Tuesday, July 3, 2012

Flick of the Day: The King of Marvin Gardens

The rise and fall of Bob Rafelson's BBS Productions is the story of 1970's American cinema. At the vanguard of the movement to bring smart, literate cinema to the American mainstream, it quickly flamed out but in it short life, it left some genuinely ground breaking work such as Five Easy Pieces, The Last Picture Show and today's flick of the day The King of Marvin Gardens. The story of BBS is documented in Peter Biskind's excellent account of 70's cinema Easy Riders & Raging Bulls however it was the failure of Marvin Gardens which dragged BBS down and marked a creative limit for how far mainstream audiences were prepared to follow a new generation of film-makers that were to blossom later in the decade.
A relentlessly downbeat look at the disillusionment with society of those on the margins, the film opens with a depressive radio DJ, David Staebler played by a reserved Jack Nicholson, who spends his days monologuing philosophy on his show in Philadelphia while looking after his aged grandfather. One day out of the blue, he gets a call from his estranged brother Jason, a manic con-man played by Bruce Dern who urges David to come to Atlantic City for his latest get rich quick scheme. Arriving to a wintry and decaying city that is long past its heyday and long before its rebirth as the town that gambling owns, he meets Jason's two accomplices, an ageing beauty queen named Sally played by Ellen Burstyn and her stepdaughter Jessica. David quickly realizes that Jason's plans are pie in the sky and tries to talk some sense into him but neither he nor the women in his life are listening leading to a tragic outcome for all.
Coming off a series of failures, BBS Productions was desperate for Marvin Gardens to be a hit and on paper it seemed a sure thing. It re-teamed the star and director of 1970's surprise hit Five Easy Pieces and had a fine cast including Ellen Burstyn fresh from an Oscar nomination the previous year. However, this dark and at times bizarre tale of urban alienation was too much for even the enlightened audience it was aimed at. In retrospect it is not a bad film and despite an initial feeling that the two male leads Nicholson and Dern should switch roles, they do deliver strong performances with Dern excelling as the extrovert con-man and Nicholson showing his range as the permanently depressed DJ. The gritty realism of Laszlo Kovacs cinematography gives the off-season Atlantic City a dark beauty and highlights both the decay of the city and the isolation of the characters.

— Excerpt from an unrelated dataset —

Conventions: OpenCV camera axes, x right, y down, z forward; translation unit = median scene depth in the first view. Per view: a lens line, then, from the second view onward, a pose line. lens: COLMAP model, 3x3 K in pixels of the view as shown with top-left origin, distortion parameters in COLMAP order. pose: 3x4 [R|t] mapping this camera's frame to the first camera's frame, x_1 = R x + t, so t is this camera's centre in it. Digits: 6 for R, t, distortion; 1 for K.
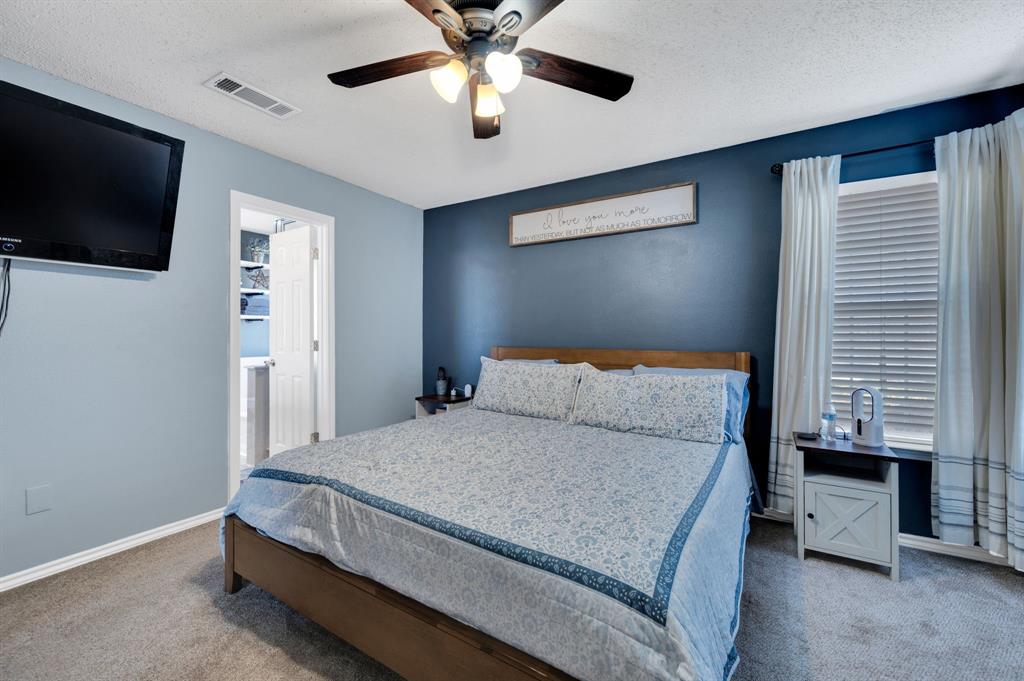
lens RADIAL K [[407.4, 0, 514.6], [0, 407.4, 327.7], [0, 0, 1]] dist [-0.000069, -0.000168]
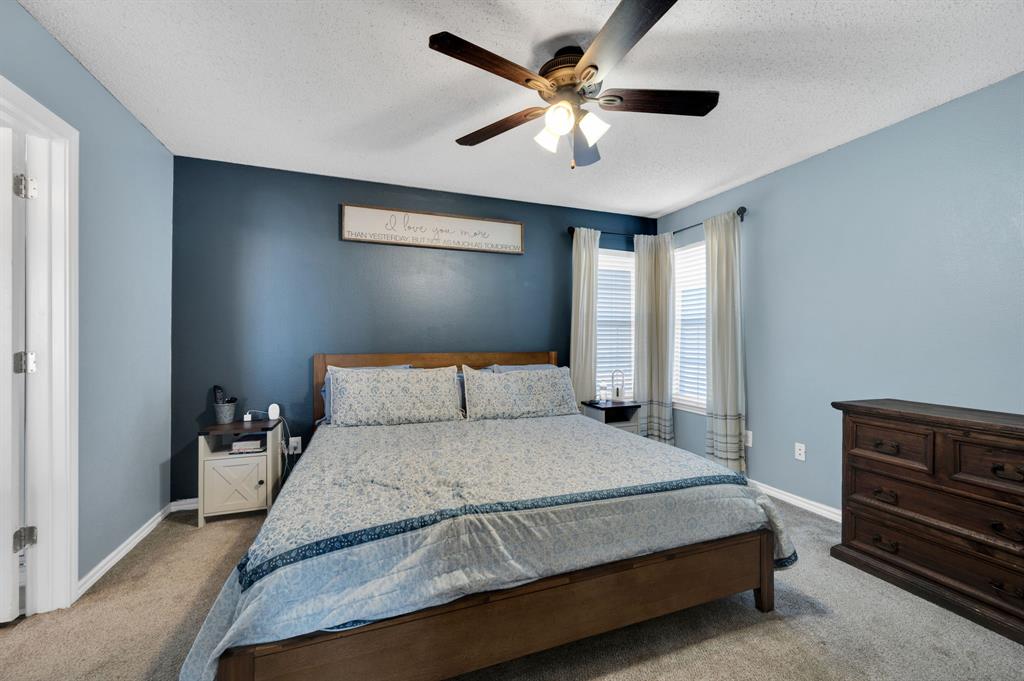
lens RADIAL K [[407.4, 0, 514.6], [0, 407.4, 327.7], [0, 0, 1]] dist [-0.000069, -0.000168]
pose [[0.612938, 0.019541, 0.789889, -0.850435], [-0.011589, 0.999809, -0.015742, 0.001357], [-0.790046, 0.000495, 0.613048, 0.298360]]
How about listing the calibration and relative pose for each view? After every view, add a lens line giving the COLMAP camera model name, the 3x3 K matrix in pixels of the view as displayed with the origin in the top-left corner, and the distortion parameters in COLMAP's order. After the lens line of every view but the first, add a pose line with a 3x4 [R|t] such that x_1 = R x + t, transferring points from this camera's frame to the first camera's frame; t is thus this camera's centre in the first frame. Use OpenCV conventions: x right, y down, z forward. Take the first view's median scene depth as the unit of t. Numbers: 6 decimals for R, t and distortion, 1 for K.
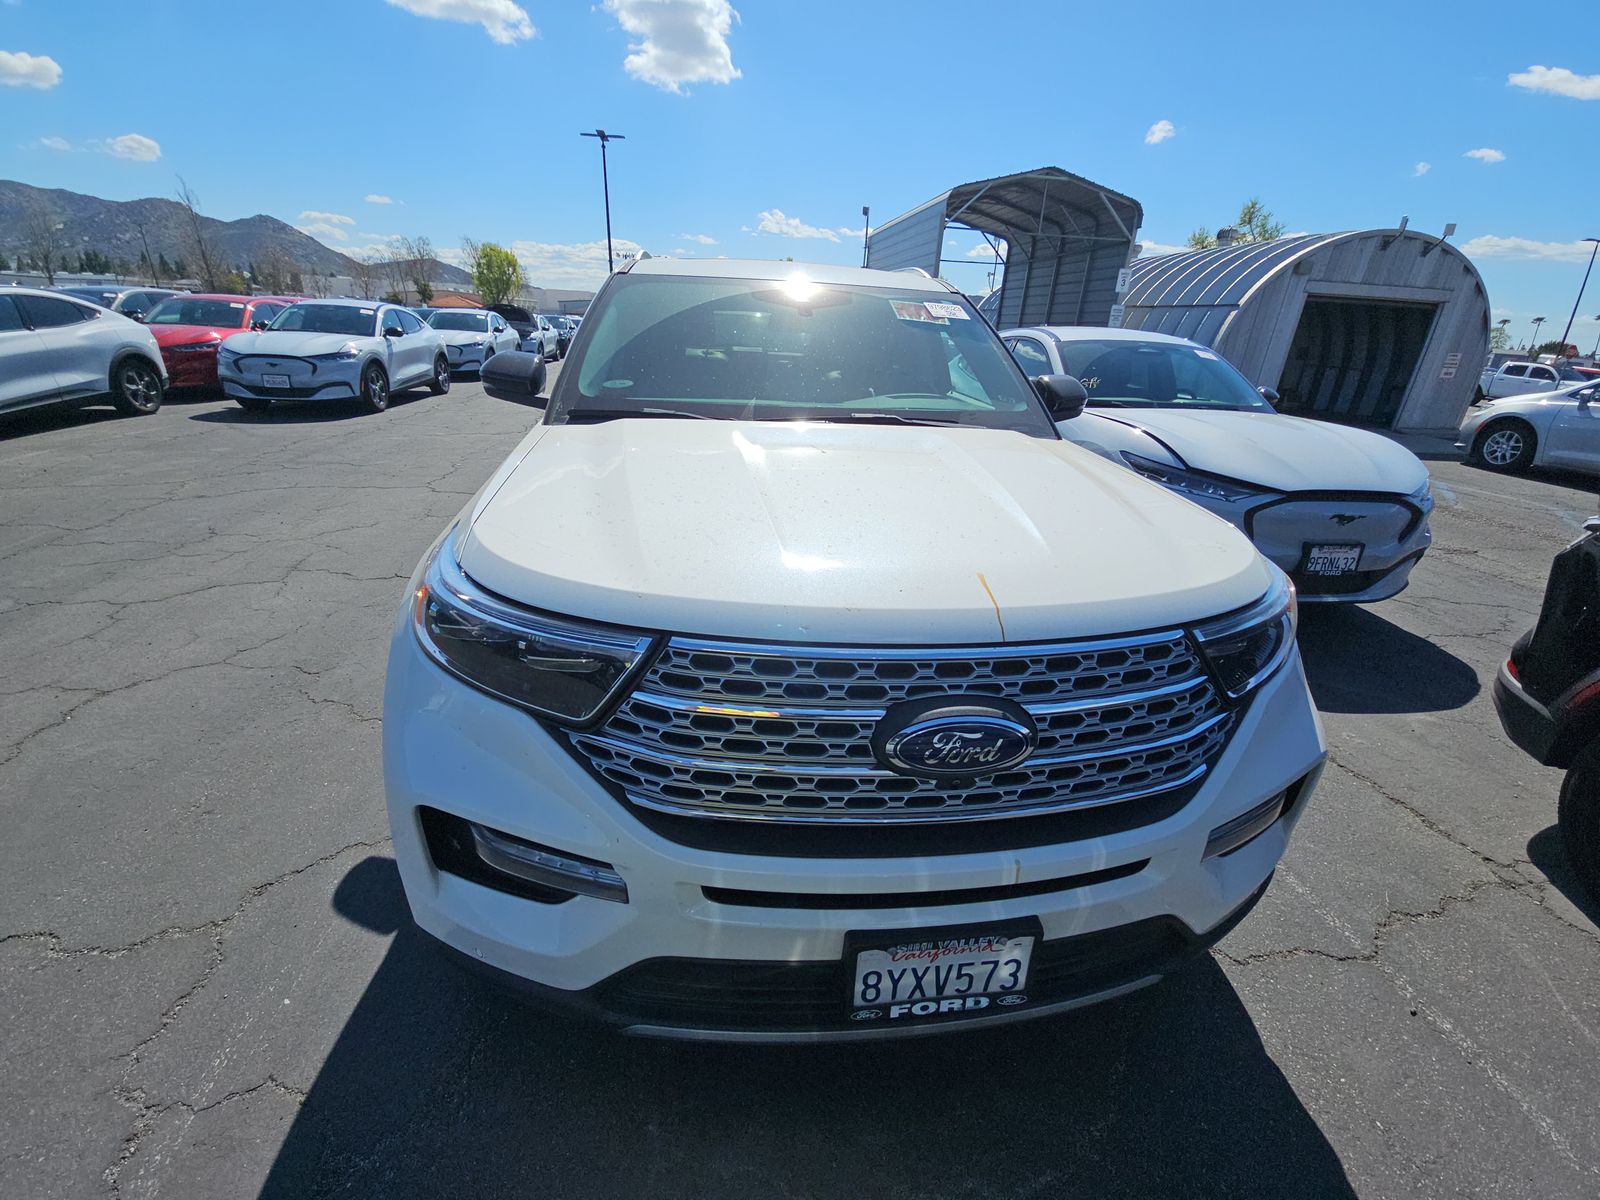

The real emotional heart of the film is that each of these characters apart from David places money and fame above personal relationships and each are damaged individuals because of it.

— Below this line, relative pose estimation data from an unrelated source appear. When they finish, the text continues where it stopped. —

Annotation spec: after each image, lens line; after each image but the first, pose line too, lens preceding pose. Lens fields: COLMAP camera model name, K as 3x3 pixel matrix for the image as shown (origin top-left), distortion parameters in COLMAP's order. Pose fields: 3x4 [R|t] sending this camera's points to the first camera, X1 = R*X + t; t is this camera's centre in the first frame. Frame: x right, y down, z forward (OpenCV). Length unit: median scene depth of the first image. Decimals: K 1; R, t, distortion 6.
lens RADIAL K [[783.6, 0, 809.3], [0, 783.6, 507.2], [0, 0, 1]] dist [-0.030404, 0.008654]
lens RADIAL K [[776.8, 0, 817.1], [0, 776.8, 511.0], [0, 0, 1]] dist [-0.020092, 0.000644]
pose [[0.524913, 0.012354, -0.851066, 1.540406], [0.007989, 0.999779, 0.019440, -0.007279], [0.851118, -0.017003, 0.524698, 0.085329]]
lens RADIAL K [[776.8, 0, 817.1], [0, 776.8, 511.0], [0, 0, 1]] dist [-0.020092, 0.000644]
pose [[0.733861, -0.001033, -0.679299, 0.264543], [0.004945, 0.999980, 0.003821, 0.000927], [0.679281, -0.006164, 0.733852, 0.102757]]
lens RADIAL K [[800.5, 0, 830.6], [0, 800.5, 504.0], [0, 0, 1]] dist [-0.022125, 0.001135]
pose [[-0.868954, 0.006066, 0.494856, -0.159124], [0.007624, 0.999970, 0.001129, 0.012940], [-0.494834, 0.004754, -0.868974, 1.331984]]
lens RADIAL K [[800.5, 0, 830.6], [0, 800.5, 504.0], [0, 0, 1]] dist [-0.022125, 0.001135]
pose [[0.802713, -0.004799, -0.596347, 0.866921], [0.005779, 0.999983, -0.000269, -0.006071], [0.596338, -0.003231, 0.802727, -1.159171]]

Jason Staebler: You notice how it's Monopoly out there? Remember Boardwalk, Park Place, Marvin Gardens? 
David Staebler: Go directly to jail? 
Jason Staebler: Well, that's me. Don't pass go, don't collect $200. 
While not one of the all time greats, it is still an affecting and hard hitting drama of human relationships. Nicholson's David is as emotionally reserved as Dern's Jason is out there and the various bizarre scenarios they find themselves in merely highlight this emotional emptiness in their lives due to the focus on money.
All in all, this is a dark and downbeat film with an ending that will leave you feeling ill at ease. That said, there are some fine performances from the leads and the cinematography makes the most of the wintry setting of a depressed Atlantic City. Nicholson's career would go on to bigger and better pictures but he shows real range as the dour David while Bruce Dern makes the most of one of his better roles in the 70's. A touchstone for where the decade went in terms of cinema and a historically important film.